== JOB A ==
Count the lines in the entries that contain the string "treble". Give only the number.

— start PAGE TEXT —

Write an equation of the line that passes through a pair of points: (-5, - 2), (4, 5)

attashe74 [19]

Answer (assuming it can be written in slope-intercept form):

$y = \frac{7}{9} x+\frac{17}{9}$

Step-by-step explanation:

1) First, find the slope of the line. Use the slope formula, $m = \frac{y_2-y_1}{x_2-x_1}$ . Substitute the x and y values of the given points into the formula and solve:

$m = \frac{(5)-(-2)}{(4)-(-5)} \\m = \frac{5+2}{4+5} \\m = \frac{7}{9}$

So, the slope is $\frac{7}{9}$ .

2) Now, use the point-slope formula $y-y_1 = m (x-x_1)$ to write the equation of the line. Substitute $m$ , $x_1$ , and $y_1$ for real values.

— end PAGE TEXT —
— start MATERIALS PROVIDED —

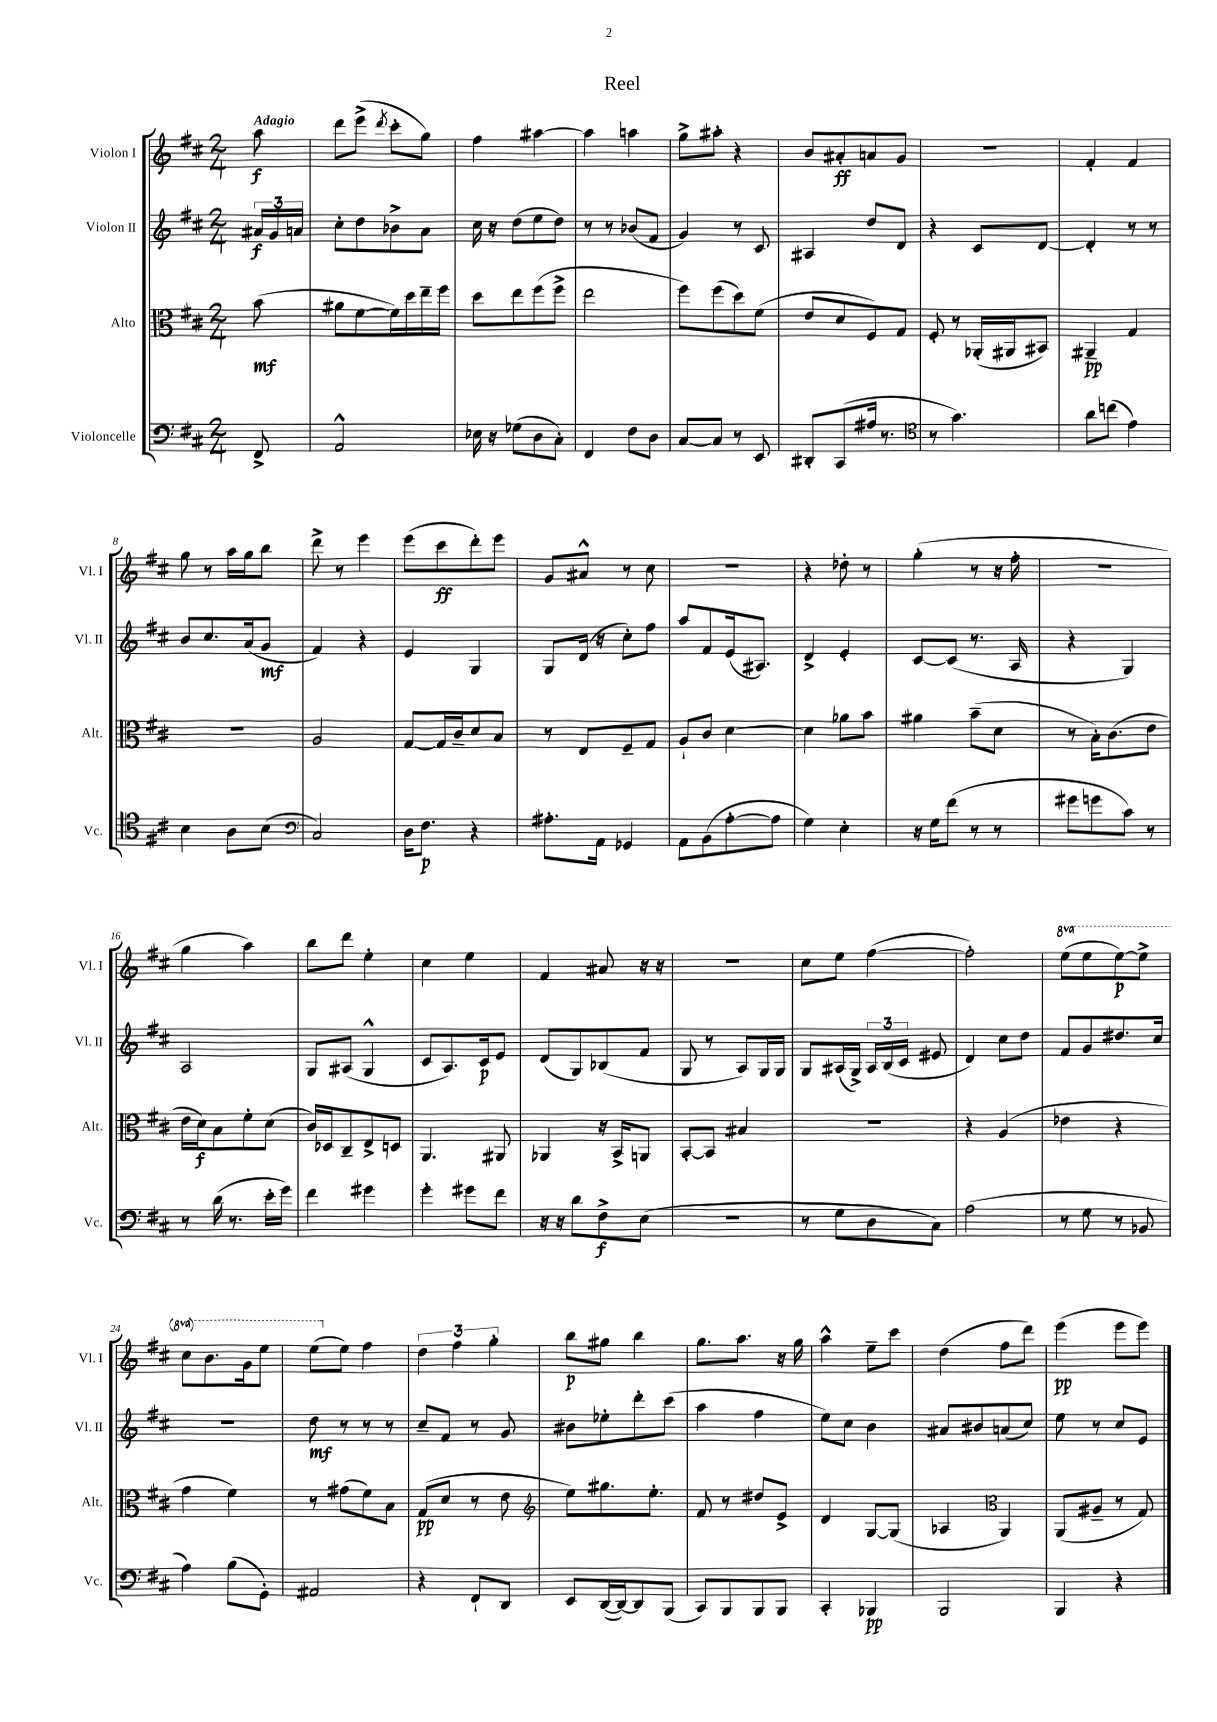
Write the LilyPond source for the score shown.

\header { title = "Reel" }
<<
\new StaffGroup <<
\new Staff = "s0" \with { instrumentName = "Violon I" shortInstrumentName = "Vl. I" } {
    \clef treble \key d \major \numericTimeSignature \time 2/4 \set Staff.ottavationMarkups = #ottavation-simple-ordinals \partial 8 \tempo "Adagio"
    \autoBeamOff a''8\f |
    d'''8[ e'''8]->( \acciaccatura { d'''8 } cis'''8[-. g''8]) |
    fis''4 ais''4~ |
    ais''4 a''4 |
    g''8[-> ais''8]-. r4 |
    b'8[ ais'8-.\ff a'8 g'8] |
    r2 |
    fis'4-. fis'4 |
    g''8 r8 a''16[ g''16 b''8] |
    d'''8-> r8 e'''4 |
    e'''8[( cis'''8\ff d'''8-.) e'''8] |
    g'8[ ais'8]-^ r8 cis''8 |
    R2 |
    r4 des''8-. r8 |
    g''4-.( r8 r16 fis''16-. |
    r2 |
    g''4 a''4) |
    b''8[ d'''8] e''4-. |
    cis''4 e''4 |
    fis'4 ais'8 r16 r16 |
    R2 |
    cis''8[ e''8] fis''4~( |
    fis''2-.) |
    \ottava #1 e'''8[( e'''8 e'''8~\p) e'''8]-> |
    cis'''8[ b''8. g''16 e'''8] |
    e'''8[( \ottava #0 e''8]) fis''4 |
    \tuplet 3/2 { d''4 fis''4 g''4-. } |
    b''8[\p gis''8] b''4 |
    g''8.[ a''8.] r16 g''16 |
    a''4-^ e''8[-- cis'''8] |
    d''4( fis''8[ d'''8]) |
    e'''4\pp( e'''8[ e'''8]) \bar "|." |
}
\new Staff = "s1" \with { instrumentName = "Violon II" shortInstrumentName = "Vl. II" } {
    \clef treble \key d \major \numericTimeSignature \time 2/4 \partial 8
    \autoBeamOff \tuplet 3/2 { ais'16[\f g'16 a'16] } |
    cis''8[-. d''8 bes'8-> a'8] |
    cis''16 r16 d''8[( e''8 d''8]) |
    r8 r8 bes'8[( fis'8] |
    g'4) r8 cis'8 |
    ais4 d''8[ d'8] |
    r4 cis'8[ d'8]~ |
    d'4-. r8 r8 |
    b'8[ cis''8. a'16( g'8]\mf |
    fis'4) r4 |
    e'4 g4 |
    g8[ d'16]( r16 cis''8[-.) fis''8] |
    a''8[ fis'8 e'16( ais8.]) |
    d'4-> e'4-. |
    cis'8[~ cis'8]( r8. a16 |
    r4 g4) |
    a2 |
    g8[ ais8]( g4-^ |
    cis'8[ a8.) cis'16\p e'8] |
    d'8[( g8) bes8( fis'8] |
    g8 r8 a8[) g16 g16] |
    g8[ ais16( g16]->) \tuplet 3/2 { ais16[ b16( cis'16] } eis'8 |
    d'4) cis''8[ d''8] |
    fis'8[ g'8 dis''8. cis''16] |
    r2 |
    d''8\mf r8 r8 r8 |
    cis''8[-- fis'8] r8 g'8 |
    bis'8[ ees''8-. d'''8-. cis'''8]( |
    a''4 fis''4 |
    e''8[) cis''8] b'4 |
    ais'8[ bis'8 a'8( cis''8]) |
    e''8 r8 cis''8[ e'8] \bar "|." |
}
\new Staff = "s2" \with { instrumentName = "Alto" shortInstrumentName = "Alt." } {
    \clef alto \key d \major \numericTimeSignature \time 2/4 \partial 8
    \autoBeamOff b'8\mf( |
    ais'8[ fis'8~ fis'16) d''16 e''16-- fis''16] |
    d''8[ e''8 fis''8( fis''8]-> |
    e''2 |
    fis''8[) fis''8( d''8) fis'8]( |
    e'8[ d'8 fis8) g8] |
    fis8-. r8 aes,16[-.( ais,16 bis,8]) |
    ais,4--\pp g4 |
    R2 |
    a2 |
    g8[~ g16 cis'16-- d'8 b8] |
    r8 e8[ fis8-- g8] |
    a8[-! cis'8] d'4~ |
    d'4 aes'8[ b'8] |
    ais'4 b'8[--( d'8] |
    r8 b16[-.) cis'8.( e'8] |
    e'16[ d'16\f) b8 fis'8-. d'8]( |
    cis'16[) des16 cis8-- e8-> d8] |
    a,4. ais,8 |
    aes,4 r16 b,16[-> a,8] |
    b,8[~-. b,8] bis4 |
    R2 |
    r4 a4( |
    ees'4 r4 |
    g'4 fis'4) |
    r8 gis'8[( fis'8) b8] |
    g8[\pp( d'8] r8 e'8 |
    \clef treble e''8[) gis''8. e''8.]-. |
    fis'8 r8 dis''8[ e'8]-> |
    d'4 g8[~ g8]( |
    aes4 \clef alto a,4) |
    a,8[( ais8]-- r8 g8) \bar "|." |
}
\new Staff = "s3" \with { instrumentName = "Violoncelle" shortInstrumentName = "Vc." } {
    \clef bass \key d \major \numericTimeSignature \time 2/4 \partial 8
    \autoBeamOff fis,8-> |
    a,2-^ |
    ees16 r16 ges8[( d8 cis8]-.) |
    fis,4 fis8[ d8] |
    cis8[~ cis8] r8 e,8 |
    dis,8[-. cis,8( ais16] r8. |
    \clef tenor r8 g'4.) |
    a'8[ c''8]( e'4) |
    b4 a8[ b8]( |
    \clef bass cis2) |
    d16[ fis8.]\p r4 |
    ais8.[-. a,16] ges,4 |
    a,8[ b,8( a8~-. a8] |
    g4) e4-. |
    r16 g16[ fis'8]( r8 r8 |
    gis'8[ g'8 cis'8]) r8 |
    r8 d'16( r8. e'16[-. g'16]) |
    fis'4 gis'4 |
    g'4-. gis'8[ fis'8] |
    r16 r16 d'8[ fis8->\f e8]( |
    R2 |
    r8 g8[ d8 cis8]) |
    a2( |
    r8 g8 r8 bes,8 |
    a4) b8[( g,8]-.) |
    ais,2 |
    r4 fis,8[-! d,8] |
    e,8[ d,16~( d,16~) d,8 b,,8]( |
    cis,8[) b,,8 b,,8 b,,8] |
    cis,4-. bes,,4\pp |
    b,,2 |
    b,,4 r4 \bar "|." |
}
>>
>>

— end MATERIALS PROVIDED —

== JOB B ==
Revise the slope solution between "Answer (assuming it" and "for real values.", inclusive, putting "rule" wherever "formula" appears.

== TASK RESPONSE A ==
3

== TASK RESPONSE B ==
Answer (assuming it can be written in slope-intercept form):

$y = \frac{7}{9} x+\frac{17}{9}$

Step-by-step explanation:

1) First, find the slope of the line. Use the slope rule, $m = \frac{y_2-y_1}{x_2-x_1}$ . Substitute the x and y values of the given points into the rule and solve:

$m = \frac{(5)-(-2)}{(4)-(-5)} \\m = \frac{5+2}{4+5} \\m = \frac{7}{9}$

So, the slope is $\frac{7}{9}$ .

2) Now, use the point-slope rule $y-y_1 = m (x-x_1)$ to write the equation of the line. Substitute $m$ , $x_1$ , and $y_1$ for real values.